As an organisation that protects and promotes the interests of patients and the public in research, it is important that we have a good understanding of what these interests are. By involving and listening to the views of patients, carers, advocates, service users, and members of the community, we help to ensure they are placed at the centre of what we do.
We involve people from all walks of life, whether they have little or no knowledge of health and social care research through to patients and carers of people who have taken part in clinical trials.
These are just a few examples of the different ways we work, adapting our approach depending on the task and who we need to hear from:
Volunteering on committees or groups convened by the HRA
People volunteer to be on different HRA committees such as:
- Research Ethics Committees
- Confidentiality Advisory Group
- Community Committee
- Make it Public group
- Shared Commitment to Public Involvement group
many of whom do not work in clinical research or health care or have a background in it. Their views and opinions are important and sit at the heart of the HRA’s commitment to protect and promote the interests of patients and the public in research.
Workshops
When developing new policies or guidance, we often bring together people with different experience and insights to learn what matters most to them and how we can be effective when making change.
To understand the experiences of people that might not know about us, we also collaborate with different community organisation and advocacy groups.
In 2024, we worked with Expert Citizens in Stoke-on-Trent to improve our GDPR information for research participants.
Reviewing our work
Sometimes we invite people with relevant experience and skills to contribute their perspective or read and provide feedback on draft documents. These could be policies, processes, guidance, blogs or something else.
In 2024-25, we worked with members of the public at different stages of developing our 2025-28 strategy.
Supporting staff recruitment
We work with a group of people who help us recruit the best people to work at the HRA. Public contributors support this work in different ways including sitting on interview panels and taking part in stakeholder engagement activities.

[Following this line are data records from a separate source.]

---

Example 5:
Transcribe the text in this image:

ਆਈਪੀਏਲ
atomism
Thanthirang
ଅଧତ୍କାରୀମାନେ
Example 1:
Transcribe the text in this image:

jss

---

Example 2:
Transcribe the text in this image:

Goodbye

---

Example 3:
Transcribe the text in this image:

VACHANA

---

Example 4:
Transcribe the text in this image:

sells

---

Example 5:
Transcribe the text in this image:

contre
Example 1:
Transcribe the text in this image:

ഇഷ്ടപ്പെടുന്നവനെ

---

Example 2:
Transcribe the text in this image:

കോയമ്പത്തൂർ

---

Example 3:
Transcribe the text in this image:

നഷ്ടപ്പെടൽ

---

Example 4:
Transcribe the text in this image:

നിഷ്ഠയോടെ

Read a news story about how our public contributors have supported recruitment.
Public engagement
Sometimes we need to hear from a wide range of people who may never have heard of the HRA, to check our thinking or inform our decisions. In this situation, we use different approaches. Here are two examples:
- in 2023, we commissioned a study to understand public perceptions of health and social care research. YouGov collected data from a representative sample of 5,030 people from across the UK.

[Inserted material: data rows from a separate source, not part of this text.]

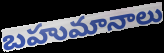
బహుమానాలు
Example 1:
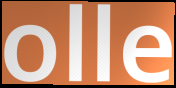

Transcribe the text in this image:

olle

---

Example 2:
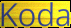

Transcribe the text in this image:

Koda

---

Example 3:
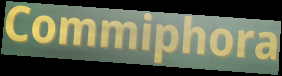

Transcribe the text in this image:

Commiphora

- in 2022, we worked with research specialists Hopkins Van Mil to find out more about the public’s hopes, fears and expectations about ethics review of research. 46 members of the public took part in a ‘public dialogue’. They were drawn from a wide UK demographic, with more people from ethnic minority and lower socio-economic groups to ensure their perspectives were heard
Surveys
In 2022, we circulated a survey to find out what mattered most when it comes to taking part in research. 400 people completed the survey, including researchers, NHS staff, and members of the public. The results helped to shape our People-Centred Clinical Research project.